Required work:
**a)** In the cricket match report below, translate the following sentence into French: "The hosts believed they were on track to take the opening honours, despite losing by 39 runs on the Duckworth-Lewis-Stern calculation."
**b)** Reproduce the portion of the cricket match report below starting with "Quinton de Kock was" and going on through "the Duckworth-Lewis-Stern calculation.", switching "rain" to "storm" throughout.
**c)** Pick up the cricket match report below and continue it after its final sentence.

Excerpted passage:
Quinton de Kock was unbeaten on 138 when the rain came down © Getty Images
While farmers across the Free State welcomed the rain that fell on Wednesday night, South Africa’s cricketers would not have minded if it stayed dry for a few more hours. The hosts believed they were on track to take the opening honours, despite losing by 39 runs on the Duckworth-Lewis-Stern calculation.
“It was advantage England but our run rate was right up there. I think we gave them a nice scare and showed them what we are all about as a top seven,” captain AB de Villiers said.
South Africa were batting at 7.46 runs to the over, not too far behind the initial required run rate of eight an over to chase down 400. Their required run rate had climbed to 8.20 when the clouds burst but with five wickets in hand and Quinton de Kock unbeaten on a career-best 138, de Villiers was confident they would have got over the line. “We were exactly on target; spot on with our run rate. It would have been a nice finish,” de Villiers said.

Data shown:
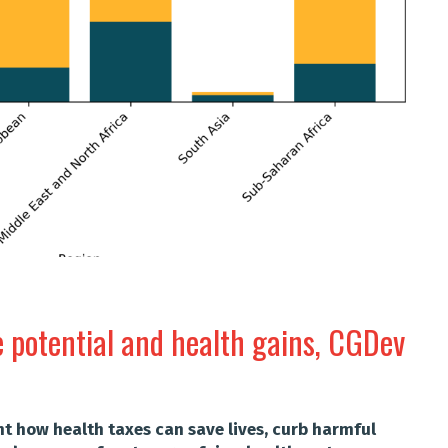
e potential and health gains, CGDev
ht how health taxes can save lives, curb harmful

Answers by task:
**a)** Les hôtes estimaient être en bonne voie pour remporter le match d'ouverture, bien qu'ils aient perdu de 39 courses selon le calcul Duckworth-Lewis-Stern.

**b)**
Quinton de Kock was unbeaten on 138 when the storm came down © Getty Images
While farmers across the Free State welcomed the storm that fell on Wednesday night, South Africa’s cricketers would not have minded if it stayed dry for a few more hours. The hosts believed they were on track to take the opening honours, despite losing by 39 runs on the Duckworth-Lewis-Stern calculation.

**c)**
De Kock, the man in the middle at the time, backed himself to bat through even as cramp crept on him as his innings grew long. “I haven’t scored a hundred like that in a while so it was nice to stay in. Unfortunately because of the rain, I couldn’t carry the team, but I’m sure there will be many more opportunities to do that,” he said. “It was touch and go but pushing to England’s side. It was a bit of steep total but we would have done out best to get there, given the chance.”
Eoin Morgan agreed that viewers were denied a thriller but was not drawn into whether England felt under pressure. “We would have liked to have played a full game against a strong South African side. It would have been a good ending,” Morgan said.
South Africa might have believed their chance was buried when de Villiers was caught on the boundary by Ben Stokes in the 20th over, with rain already in the air. At that stage, South Africa had amassed 151 for the loss of two wickets but needed to be 169 for 2 t the end of the over to meet the DLS target. De Villiers was trying to get those other 18 runs when he was dismissed.
He admitted if he had been luckier, the result could have been different, while also hinting there were some questions over whether Stokes was in the field of play when the catch was taken because the wind had blown the boundary rope further away than where it was originally placed.
“If I batted another 30 minutes there, we would have been in a good position,” de Villiers said. “There are lots of rumours of theories going on in the change room. Lots of guys think I was unlucky there. But I am happy to walk off when the umpire gives me out. It was a silly shot. I am better than that.”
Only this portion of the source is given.